Let $\mathbf u = [3,-1,2,5,0]$, and v = $[1,0,-2,1,4]$.
3u = $[9, -3, 6, 15, 0]$
2v = $[2, 0, -4, 2, 8]$
3u - 2v = $[9, -3, 6, 15, 0]$ - $[2, 0, -4, 2, 8]$ = $[7, -3, 10, -13, 8]$
$$\|[7, -3, 10, -13, 8]\| = \sqrt{(7)^2 + (-3)^2 + (10)^2 + (-13)^2 + (8)^2} = \sqrt{391}$$
This is one answer, and I think it is correct, but there is also a law that says:
$\|xu\| = |x|\cdot\|u\|$, where $x$ is a constant, $u$ is a vector ($\|3u\| = |3|\cdot\|u\|$)
So,
$$\|3u - 2v\| = 3\|u\| - 2\|v\| = 3\sqrt{39} - 2\sqrt{22}$$
These two answers do not agree. I think the second one is false, but then how is the law wrong in this case?

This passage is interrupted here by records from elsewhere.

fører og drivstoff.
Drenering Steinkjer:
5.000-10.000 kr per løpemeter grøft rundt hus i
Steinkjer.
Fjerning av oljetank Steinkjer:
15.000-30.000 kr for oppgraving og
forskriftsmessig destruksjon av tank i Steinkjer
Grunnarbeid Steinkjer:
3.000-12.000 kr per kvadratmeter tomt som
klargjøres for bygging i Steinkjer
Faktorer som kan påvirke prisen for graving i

You're incorrect in the second portion, with your mistake being that you are assuming that $$||3u - 2v|| = ||3u|| + ||-2v||$$ This is not true, as it is not true that $||x+y||=||x||+||y||$. Instead, it should be said that $$||3u - 2v|| \le ||3u|| + ||-2v||$$ as shown here.